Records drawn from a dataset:
━━━━━━━━━━━━━━━━
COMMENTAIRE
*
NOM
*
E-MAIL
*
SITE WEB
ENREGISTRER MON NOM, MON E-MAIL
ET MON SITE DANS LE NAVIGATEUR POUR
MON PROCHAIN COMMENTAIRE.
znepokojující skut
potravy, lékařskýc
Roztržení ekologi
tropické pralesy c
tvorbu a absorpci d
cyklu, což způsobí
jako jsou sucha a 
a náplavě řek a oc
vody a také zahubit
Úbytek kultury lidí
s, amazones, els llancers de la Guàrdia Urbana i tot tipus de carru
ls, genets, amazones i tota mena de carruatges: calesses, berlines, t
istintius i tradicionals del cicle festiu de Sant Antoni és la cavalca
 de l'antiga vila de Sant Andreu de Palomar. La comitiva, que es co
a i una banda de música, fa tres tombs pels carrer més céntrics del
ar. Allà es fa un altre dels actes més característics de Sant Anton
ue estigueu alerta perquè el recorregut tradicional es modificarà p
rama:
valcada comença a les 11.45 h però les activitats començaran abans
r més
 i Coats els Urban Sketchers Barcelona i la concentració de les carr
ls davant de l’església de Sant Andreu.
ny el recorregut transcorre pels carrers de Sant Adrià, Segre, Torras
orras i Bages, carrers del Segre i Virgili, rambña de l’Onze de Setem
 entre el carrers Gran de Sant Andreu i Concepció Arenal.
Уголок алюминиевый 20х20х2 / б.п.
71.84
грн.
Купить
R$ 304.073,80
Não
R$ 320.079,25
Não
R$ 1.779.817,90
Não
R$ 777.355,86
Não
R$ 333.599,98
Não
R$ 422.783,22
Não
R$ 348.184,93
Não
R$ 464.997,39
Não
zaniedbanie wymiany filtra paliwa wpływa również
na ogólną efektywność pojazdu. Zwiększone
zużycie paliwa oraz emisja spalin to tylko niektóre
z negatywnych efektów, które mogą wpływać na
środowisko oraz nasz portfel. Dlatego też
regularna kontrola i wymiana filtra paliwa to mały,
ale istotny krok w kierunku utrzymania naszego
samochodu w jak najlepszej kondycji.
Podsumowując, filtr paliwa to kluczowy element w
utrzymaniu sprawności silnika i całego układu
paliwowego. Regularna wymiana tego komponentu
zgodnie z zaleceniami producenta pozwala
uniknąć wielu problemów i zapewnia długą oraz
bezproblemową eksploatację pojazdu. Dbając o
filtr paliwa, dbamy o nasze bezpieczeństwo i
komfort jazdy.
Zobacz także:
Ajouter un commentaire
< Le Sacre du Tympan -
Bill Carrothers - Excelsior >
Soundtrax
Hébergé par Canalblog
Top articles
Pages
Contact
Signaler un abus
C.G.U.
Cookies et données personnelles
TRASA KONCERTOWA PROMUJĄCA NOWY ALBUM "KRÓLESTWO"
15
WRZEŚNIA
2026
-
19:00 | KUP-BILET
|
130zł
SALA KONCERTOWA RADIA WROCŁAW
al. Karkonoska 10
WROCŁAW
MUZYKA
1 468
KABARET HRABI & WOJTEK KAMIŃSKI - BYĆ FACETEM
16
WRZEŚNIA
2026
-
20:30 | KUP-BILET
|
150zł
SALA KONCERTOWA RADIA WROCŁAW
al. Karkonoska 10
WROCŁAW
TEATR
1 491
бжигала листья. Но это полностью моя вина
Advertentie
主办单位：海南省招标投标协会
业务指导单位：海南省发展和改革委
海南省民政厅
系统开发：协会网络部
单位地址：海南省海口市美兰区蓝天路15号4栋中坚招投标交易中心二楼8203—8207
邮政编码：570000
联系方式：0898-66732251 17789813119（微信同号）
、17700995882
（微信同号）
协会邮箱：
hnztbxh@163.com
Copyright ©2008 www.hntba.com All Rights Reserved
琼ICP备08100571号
━━━━━━━━━━━━━━━━
__REQUIREMENT__
An exact repetition of all the records above is required.

__SOLUTION TO THIS PROBLEM__
COMMENTAIRE
*
NOM
*
E-MAIL
*
SITE WEB
ENREGISTRER MON NOM, MON E-MAIL
ET MON SITE DANS LE NAVIGATEUR POUR
MON PROCHAIN COMMENTAIRE.
znepokojující skut
potravy, lékařskýc
Roztržení ekologi
tropické pralesy c
tvorbu a absorpci d
cyklu, což způsobí
jako jsou sucha a 
a náplavě řek a oc
vody a také zahubit
Úbytek kultury lidí
s, amazones, els llancers de la Guàrdia Urbana i tot tipus de carru
ls, genets, amazones i tota mena de carruatges: calesses, berlines, t
istintius i tradicionals del cicle festiu de Sant Antoni és la cavalca
 de l'antiga vila de Sant Andreu de Palomar. La comitiva, que es co
a i una banda de música, fa tres tombs pels carrer més céntrics del
ar. Allà es fa un altre dels actes més característics de Sant Anton
ue estigueu alerta perquè el recorregut tradicional es modificarà p
rama:
valcada comença a les 11.45 h però les activitats començaran abans
r més
 i Coats els Urban Sketchers Barcelona i la concentració de les carr
ls davant de l’església de Sant Andreu.
ny el recorregut transcorre pels carrers de Sant Adrià, Segre, Torras
orras i Bages, carrers del Segre i Virgili, rambña de l’Onze de Setem
 entre el carrers Gran de Sant Andreu i Concepció Arenal.
Уголок алюминиевый 20х20х2 / б.п.
71.84
грн.
Купить
R$ 304.073,80
Não
R$ 320.079,25
Não
R$ 1.779.817,90
Não
R$ 777.355,86
Não
R$ 333.599,98
Não
R$ 422.783,22
Não
R$ 348.184,93
Não
R$ 464.997,39
Não
zaniedbanie wymiany filtra paliwa wpływa również
na ogólną efektywność pojazdu. Zwiększone
zużycie paliwa oraz emisja spalin to tylko niektóre
z negatywnych efektów, które mogą wpływać na
środowisko oraz nasz portfel. Dlatego też
regularna kontrola i wymiana filtra paliwa to mały,
ale istotny krok w kierunku utrzymania naszego
samochodu w jak najlepszej kondycji.
Podsumowując, filtr paliwa to kluczowy element w
utrzymaniu sprawności silnika i całego układu
paliwowego. Regularna wymiana tego komponentu
zgodnie z zaleceniami producenta pozwala
uniknąć wielu problemów i zapewnia długą oraz
bezproblemową eksploatację pojazdu. Dbając o
filtr paliwa, dbamy o nasze bezpieczeństwo i
komfort jazdy.
Zobacz także:
Ajouter un commentaire
< Le Sacre du Tympan -
Bill Carrothers - Excelsior >
Soundtrax
Hébergé par Canalblog
Top articles
Pages
Contact
Signaler un abus
C.G.U.
Cookies et données personnelles
TRASA KONCERTOWA PROMUJĄCA NOWY ALBUM "KRÓLESTWO"
15
WRZEŚNIA
2026
-
19:00 | KUP-BILET
|
130zł
SALA KONCERTOWA RADIA WROCŁAW
al. Karkonoska 10
WROCŁAW
MUZYKA
1 468
KABARET HRABI & WOJTEK KAMIŃSKI - BYĆ FACETEM
16
WRZEŚNIA
2026
-
20:30 | KUP-BILET
|
150zł
SALA KONCERTOWA RADIA WROCŁAW
al. Karkonoska 10
WROCŁAW
TEATR
1 491
бжигала листья. Но это полностью моя вина
Advertentie
主办单位：海南省招标投标协会
业务指导单位：海南省发展和改革委
海南省民政厅
系统开发：协会网络部
单位地址：海南省海口市美兰区蓝天路15号4栋中坚招投标交易中心二楼8203—8207
邮政编码：570000
联系方式：0898-66732251 17789813119（微信同号）
、17700995882
（微信同号）
协会邮箱：
hnztbxh@163.com
Copyright ©2008 www.hntba.com All Rights Reserved
琼ICP备08100571号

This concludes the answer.